The definition of monitoring has been changing over time. In the not-so-distant past, network monitoring meant watching an organization's communication interfaces and receiving notification if they had broken down. A simple "ping" command, for instance, can tell if an addressed network device is not available. Such network monitoring is reactive in nature and is helpful, pointing out a device that needs to be fixed. This may be an acceptable network monitoring technique for organisations that can afford to have their network down while repairs are made. It is unacceptable where uptime and performance requirements are tighter and it will usually fail for modern network designs.
The CERN network is a complex, dynamic and highly redundant multi-vendor environment made of continuously evolving components and technologies - state of the art equipment using multilink connections, load balancing, mesh topologies.
As in any complex system, faults may occur, but:
- Users should not be the primary detection mechanism.
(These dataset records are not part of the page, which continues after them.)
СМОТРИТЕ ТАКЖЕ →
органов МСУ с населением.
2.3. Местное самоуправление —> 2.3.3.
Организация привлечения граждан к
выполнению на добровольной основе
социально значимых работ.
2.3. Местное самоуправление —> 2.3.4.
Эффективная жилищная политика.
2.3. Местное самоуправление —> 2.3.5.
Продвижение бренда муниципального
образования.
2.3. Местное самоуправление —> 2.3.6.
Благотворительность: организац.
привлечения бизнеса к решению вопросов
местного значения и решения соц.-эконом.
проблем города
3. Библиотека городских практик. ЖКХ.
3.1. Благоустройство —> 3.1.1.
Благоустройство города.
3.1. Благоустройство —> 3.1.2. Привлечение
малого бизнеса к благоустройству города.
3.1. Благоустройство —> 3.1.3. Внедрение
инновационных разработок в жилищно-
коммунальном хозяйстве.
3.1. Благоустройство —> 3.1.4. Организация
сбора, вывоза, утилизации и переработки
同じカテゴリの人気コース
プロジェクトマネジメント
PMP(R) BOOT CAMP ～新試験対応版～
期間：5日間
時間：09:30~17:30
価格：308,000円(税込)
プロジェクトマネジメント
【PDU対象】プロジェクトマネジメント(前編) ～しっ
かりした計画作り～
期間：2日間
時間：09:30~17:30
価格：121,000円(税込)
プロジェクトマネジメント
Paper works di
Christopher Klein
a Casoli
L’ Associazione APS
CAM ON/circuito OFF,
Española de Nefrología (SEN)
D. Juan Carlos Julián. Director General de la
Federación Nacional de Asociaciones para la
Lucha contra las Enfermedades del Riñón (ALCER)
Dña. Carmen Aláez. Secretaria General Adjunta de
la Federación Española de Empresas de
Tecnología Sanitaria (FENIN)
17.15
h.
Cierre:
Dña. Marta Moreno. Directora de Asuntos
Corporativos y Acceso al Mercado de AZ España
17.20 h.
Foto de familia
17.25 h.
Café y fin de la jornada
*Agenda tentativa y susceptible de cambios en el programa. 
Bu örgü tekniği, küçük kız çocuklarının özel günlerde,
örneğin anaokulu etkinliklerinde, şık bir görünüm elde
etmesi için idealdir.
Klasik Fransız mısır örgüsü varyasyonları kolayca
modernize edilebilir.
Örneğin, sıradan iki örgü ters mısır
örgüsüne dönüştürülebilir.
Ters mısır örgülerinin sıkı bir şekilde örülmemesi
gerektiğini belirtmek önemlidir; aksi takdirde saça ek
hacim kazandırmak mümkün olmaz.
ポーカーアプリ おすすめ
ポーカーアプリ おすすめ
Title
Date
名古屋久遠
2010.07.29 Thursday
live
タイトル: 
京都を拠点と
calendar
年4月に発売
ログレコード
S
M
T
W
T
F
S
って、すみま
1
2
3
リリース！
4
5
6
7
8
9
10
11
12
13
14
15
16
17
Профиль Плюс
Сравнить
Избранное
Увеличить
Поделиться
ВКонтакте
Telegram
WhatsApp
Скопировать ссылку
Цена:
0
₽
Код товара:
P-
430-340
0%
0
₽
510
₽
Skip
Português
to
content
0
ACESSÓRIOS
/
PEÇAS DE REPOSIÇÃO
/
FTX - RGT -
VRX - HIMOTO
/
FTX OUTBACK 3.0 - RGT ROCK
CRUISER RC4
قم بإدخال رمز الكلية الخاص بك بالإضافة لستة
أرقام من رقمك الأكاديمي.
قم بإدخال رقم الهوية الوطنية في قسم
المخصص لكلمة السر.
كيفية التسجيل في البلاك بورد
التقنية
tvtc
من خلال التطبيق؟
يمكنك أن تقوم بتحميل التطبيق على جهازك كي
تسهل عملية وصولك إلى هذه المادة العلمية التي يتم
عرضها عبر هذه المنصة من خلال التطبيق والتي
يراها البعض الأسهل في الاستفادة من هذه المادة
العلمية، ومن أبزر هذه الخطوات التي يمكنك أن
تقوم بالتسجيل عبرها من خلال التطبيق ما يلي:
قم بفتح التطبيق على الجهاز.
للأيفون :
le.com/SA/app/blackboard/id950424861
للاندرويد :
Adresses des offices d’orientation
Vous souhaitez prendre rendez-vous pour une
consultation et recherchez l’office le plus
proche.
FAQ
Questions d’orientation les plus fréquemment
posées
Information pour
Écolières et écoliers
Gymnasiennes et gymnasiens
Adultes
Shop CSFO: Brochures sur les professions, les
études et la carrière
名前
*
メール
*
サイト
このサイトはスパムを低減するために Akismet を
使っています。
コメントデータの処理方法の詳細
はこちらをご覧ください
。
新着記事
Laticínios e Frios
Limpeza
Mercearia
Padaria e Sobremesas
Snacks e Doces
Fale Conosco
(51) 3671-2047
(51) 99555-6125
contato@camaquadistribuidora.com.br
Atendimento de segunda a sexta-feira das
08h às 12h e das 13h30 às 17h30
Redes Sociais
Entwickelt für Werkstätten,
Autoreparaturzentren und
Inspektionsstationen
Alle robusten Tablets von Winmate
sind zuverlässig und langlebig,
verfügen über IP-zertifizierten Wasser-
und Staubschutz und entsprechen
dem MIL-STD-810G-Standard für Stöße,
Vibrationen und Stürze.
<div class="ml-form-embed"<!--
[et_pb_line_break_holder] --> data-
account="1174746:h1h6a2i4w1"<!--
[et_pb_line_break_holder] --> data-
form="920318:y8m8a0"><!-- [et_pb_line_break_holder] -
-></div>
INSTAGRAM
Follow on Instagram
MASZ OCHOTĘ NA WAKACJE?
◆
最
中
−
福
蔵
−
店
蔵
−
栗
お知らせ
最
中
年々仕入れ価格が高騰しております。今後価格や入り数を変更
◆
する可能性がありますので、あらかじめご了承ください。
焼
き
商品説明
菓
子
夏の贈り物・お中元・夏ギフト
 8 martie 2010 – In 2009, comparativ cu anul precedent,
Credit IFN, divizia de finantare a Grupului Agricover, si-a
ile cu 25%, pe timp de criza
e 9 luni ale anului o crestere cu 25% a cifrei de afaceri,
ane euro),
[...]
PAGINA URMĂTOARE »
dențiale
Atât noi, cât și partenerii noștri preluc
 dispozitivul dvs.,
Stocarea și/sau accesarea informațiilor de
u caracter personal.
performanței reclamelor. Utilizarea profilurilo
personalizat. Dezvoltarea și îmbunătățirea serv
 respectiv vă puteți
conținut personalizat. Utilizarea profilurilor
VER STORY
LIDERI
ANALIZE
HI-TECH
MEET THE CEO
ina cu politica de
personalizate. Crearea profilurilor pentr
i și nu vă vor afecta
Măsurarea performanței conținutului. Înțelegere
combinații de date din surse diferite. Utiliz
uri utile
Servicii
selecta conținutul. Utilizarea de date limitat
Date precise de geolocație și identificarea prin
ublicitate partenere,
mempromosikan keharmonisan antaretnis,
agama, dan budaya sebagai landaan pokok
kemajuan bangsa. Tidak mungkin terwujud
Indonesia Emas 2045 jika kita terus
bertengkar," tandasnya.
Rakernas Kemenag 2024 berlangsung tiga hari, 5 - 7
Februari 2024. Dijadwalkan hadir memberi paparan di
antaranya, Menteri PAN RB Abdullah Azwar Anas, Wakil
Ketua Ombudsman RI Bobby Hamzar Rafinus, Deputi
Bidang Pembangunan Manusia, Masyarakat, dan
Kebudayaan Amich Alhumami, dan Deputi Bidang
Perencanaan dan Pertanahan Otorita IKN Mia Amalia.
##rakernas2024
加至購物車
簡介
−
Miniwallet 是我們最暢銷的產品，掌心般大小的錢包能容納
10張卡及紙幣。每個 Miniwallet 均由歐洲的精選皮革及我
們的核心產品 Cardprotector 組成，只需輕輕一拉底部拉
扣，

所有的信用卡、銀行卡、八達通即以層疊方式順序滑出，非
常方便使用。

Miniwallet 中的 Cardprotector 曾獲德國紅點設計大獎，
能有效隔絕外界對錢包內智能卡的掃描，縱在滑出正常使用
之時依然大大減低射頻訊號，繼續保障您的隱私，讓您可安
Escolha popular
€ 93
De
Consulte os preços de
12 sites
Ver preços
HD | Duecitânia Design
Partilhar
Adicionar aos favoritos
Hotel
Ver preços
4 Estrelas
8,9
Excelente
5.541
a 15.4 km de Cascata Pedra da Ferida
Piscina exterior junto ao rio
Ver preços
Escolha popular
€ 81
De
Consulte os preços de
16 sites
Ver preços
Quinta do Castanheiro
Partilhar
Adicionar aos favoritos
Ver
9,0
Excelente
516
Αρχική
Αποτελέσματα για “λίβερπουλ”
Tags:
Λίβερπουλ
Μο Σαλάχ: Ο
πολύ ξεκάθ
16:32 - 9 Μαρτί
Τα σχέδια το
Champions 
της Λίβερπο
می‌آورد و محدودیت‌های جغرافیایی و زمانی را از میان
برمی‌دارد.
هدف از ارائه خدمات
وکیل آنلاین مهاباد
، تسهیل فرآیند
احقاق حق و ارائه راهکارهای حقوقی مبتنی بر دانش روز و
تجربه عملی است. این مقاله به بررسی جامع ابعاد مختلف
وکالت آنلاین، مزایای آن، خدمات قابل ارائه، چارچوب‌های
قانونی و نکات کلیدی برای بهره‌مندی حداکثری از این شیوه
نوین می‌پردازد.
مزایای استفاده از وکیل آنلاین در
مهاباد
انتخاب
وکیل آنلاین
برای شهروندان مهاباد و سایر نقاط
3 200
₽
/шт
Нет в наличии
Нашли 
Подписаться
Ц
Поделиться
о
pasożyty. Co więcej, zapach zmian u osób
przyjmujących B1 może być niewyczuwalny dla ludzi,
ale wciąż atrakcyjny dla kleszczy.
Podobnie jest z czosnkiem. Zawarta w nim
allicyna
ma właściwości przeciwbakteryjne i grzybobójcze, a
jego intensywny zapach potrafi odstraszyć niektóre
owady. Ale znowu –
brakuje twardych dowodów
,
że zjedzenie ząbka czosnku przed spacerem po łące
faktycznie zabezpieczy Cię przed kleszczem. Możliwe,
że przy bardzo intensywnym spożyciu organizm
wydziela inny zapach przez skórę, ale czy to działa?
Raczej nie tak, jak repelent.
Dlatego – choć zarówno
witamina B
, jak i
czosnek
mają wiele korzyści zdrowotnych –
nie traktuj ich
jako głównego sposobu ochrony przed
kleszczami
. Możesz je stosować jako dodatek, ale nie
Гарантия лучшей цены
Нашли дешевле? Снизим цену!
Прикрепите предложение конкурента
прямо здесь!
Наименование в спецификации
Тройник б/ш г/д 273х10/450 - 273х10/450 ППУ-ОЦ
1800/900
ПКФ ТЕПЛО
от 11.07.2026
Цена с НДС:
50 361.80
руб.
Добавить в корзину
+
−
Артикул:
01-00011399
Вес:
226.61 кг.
- The cause of the fault has to be identified, presented to the right people in a language they understand so that corrective action may be taken on a 24x7 basis
- Time To Repair must be reduced
Continuous innovation in the organization's goals brings a need to sustain network operations in an environment that is moving faster, is more outwardly focused, and comprises both internal and external services. The challenge for the Communication Systems group is to deliver and manage an infrastructure that is both reliable and capable of sustaining a high rate of change. This is only possible through careful infrastructure design and implementation of management processes. Ultimately, we are continuing to improve the level of management automation through the deployment of the 'best of breed' monitoring tools available in the Network and Systems Management industry.